# Aim of the task
Only the lines from the top of the following listing through the line with "outer/global scope: RED" belong in your answer, exactly as written.

***** Record set *****

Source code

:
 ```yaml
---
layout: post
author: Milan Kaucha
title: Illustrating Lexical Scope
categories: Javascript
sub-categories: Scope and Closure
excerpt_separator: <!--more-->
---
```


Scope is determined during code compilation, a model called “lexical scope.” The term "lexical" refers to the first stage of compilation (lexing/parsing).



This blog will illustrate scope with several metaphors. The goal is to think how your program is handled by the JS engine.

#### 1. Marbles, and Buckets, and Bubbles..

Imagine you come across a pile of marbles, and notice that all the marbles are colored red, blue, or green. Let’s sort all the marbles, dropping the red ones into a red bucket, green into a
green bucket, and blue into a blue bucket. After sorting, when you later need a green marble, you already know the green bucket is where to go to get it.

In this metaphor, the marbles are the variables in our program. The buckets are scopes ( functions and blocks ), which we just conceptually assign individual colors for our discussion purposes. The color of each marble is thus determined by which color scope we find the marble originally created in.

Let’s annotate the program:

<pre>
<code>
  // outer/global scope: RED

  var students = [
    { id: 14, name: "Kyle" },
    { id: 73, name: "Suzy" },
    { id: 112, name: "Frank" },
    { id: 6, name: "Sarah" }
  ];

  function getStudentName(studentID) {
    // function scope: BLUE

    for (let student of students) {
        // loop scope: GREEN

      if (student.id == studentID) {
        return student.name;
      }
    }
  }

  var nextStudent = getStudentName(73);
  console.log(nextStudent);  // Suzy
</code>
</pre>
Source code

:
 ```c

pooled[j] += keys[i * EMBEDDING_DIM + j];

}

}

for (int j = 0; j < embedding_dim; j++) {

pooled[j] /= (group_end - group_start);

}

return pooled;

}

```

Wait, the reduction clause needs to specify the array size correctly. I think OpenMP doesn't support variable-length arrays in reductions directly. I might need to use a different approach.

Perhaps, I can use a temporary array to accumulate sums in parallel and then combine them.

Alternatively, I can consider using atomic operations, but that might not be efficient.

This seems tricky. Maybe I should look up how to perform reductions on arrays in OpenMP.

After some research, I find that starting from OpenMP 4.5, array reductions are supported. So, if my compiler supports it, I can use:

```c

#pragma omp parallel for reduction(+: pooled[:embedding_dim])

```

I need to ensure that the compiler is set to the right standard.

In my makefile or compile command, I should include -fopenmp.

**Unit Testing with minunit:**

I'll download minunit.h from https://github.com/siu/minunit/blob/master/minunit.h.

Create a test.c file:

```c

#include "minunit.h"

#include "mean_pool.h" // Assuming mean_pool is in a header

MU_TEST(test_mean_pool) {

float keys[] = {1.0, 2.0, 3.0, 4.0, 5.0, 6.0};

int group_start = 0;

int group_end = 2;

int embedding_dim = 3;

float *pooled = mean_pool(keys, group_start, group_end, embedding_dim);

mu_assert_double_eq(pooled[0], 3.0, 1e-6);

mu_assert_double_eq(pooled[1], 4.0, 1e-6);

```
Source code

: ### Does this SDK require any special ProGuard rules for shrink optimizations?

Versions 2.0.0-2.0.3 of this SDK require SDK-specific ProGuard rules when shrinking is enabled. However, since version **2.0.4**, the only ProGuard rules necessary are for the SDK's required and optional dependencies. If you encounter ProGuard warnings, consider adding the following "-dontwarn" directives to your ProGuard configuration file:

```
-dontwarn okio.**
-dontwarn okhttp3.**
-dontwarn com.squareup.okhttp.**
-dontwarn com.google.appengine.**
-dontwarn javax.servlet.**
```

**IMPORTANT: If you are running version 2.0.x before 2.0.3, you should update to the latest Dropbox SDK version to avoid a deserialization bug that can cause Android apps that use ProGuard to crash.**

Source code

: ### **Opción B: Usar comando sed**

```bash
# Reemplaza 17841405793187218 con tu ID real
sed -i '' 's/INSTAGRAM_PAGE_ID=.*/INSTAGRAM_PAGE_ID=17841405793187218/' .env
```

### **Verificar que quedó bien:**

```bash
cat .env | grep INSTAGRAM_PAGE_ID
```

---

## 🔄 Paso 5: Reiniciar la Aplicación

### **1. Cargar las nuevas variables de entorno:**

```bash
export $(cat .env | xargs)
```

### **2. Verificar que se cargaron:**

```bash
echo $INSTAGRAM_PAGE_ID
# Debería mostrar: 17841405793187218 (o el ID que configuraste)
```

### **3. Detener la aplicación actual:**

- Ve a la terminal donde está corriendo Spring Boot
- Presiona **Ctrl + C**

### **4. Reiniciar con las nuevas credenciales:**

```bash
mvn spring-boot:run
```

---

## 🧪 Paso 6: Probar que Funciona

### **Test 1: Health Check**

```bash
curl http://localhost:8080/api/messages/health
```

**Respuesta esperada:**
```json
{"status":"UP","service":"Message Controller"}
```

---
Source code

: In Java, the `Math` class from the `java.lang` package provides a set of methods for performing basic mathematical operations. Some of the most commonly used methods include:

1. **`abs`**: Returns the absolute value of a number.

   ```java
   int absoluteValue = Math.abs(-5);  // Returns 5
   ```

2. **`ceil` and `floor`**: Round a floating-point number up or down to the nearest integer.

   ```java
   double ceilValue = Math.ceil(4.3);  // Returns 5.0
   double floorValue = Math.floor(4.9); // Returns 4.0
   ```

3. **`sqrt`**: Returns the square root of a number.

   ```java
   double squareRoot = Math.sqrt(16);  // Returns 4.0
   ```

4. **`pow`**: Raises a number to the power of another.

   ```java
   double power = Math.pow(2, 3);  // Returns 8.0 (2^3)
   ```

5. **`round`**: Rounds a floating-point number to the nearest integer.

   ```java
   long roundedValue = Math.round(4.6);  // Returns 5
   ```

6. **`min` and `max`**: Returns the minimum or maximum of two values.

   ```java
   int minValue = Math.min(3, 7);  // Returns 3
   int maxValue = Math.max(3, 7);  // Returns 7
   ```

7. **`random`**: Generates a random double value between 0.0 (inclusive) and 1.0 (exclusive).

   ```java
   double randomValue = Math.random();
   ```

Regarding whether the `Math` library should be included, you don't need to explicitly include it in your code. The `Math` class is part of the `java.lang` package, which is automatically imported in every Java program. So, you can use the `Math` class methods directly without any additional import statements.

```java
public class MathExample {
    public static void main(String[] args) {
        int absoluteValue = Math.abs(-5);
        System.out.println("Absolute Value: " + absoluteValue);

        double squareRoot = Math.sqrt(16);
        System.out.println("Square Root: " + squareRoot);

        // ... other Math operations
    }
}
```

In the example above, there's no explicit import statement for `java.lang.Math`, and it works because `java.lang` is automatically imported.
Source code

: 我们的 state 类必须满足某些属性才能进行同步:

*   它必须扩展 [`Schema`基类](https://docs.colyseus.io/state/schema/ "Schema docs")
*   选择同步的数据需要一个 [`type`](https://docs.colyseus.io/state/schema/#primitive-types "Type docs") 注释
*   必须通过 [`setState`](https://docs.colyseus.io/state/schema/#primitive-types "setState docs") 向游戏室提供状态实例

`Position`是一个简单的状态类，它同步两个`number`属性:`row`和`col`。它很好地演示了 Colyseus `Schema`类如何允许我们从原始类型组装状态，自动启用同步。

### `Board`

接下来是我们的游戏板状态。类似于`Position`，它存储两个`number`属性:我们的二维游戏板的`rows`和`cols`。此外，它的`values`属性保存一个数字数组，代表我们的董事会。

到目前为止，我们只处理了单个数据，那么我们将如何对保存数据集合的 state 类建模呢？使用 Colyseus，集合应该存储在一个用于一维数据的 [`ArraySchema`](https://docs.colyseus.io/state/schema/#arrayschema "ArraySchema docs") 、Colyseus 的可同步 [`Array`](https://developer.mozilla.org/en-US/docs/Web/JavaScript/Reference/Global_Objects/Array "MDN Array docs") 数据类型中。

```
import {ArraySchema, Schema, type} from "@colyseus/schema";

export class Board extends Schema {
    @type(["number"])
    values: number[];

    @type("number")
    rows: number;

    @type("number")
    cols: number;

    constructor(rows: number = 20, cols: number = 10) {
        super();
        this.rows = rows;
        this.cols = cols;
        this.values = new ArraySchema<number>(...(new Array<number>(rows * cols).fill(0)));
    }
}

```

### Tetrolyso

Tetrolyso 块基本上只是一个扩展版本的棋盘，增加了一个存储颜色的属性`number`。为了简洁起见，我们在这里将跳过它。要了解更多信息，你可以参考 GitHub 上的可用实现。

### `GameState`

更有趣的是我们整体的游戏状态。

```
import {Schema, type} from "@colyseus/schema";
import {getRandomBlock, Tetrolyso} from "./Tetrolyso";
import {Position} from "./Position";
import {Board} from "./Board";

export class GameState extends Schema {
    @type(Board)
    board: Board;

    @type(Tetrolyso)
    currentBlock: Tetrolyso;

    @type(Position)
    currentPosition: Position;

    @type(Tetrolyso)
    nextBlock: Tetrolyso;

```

*****

# Written response
Source code

:
 ```yaml
---
layout: post
author: Milan Kaucha
title: Illustrating Lexical Scope
categories: Javascript
sub-categories: Scope and Closure
excerpt_separator: <!--more-->
---
```


Scope is determined during code compilation, a model called “lexical scope.” The term "lexical" refers to the first stage of compilation (lexing/parsing).



This blog will illustrate scope with several metaphors. The goal is to think how your program is handled by the JS engine.

#### 1. Marbles, and Buckets, and Bubbles..

Imagine you come across a pile of marbles, and notice that all the marbles are colored red, blue, or green. Let’s sort all the marbles, dropping the red ones into a red bucket, green into a
green bucket, and blue into a blue bucket. After sorting, when you later need a green marble, you already know the green bucket is where to go to get it.

In this metaphor, the marbles are the variables in our program. The buckets are scopes ( functions and blocks ), which we just conceptually assign individual colors for our discussion purposes. The color of each marble is thus determined by which color scope we find the marble originally created in.

Let’s annotate the program:

<pre>
<code>
  // outer/global scope: RED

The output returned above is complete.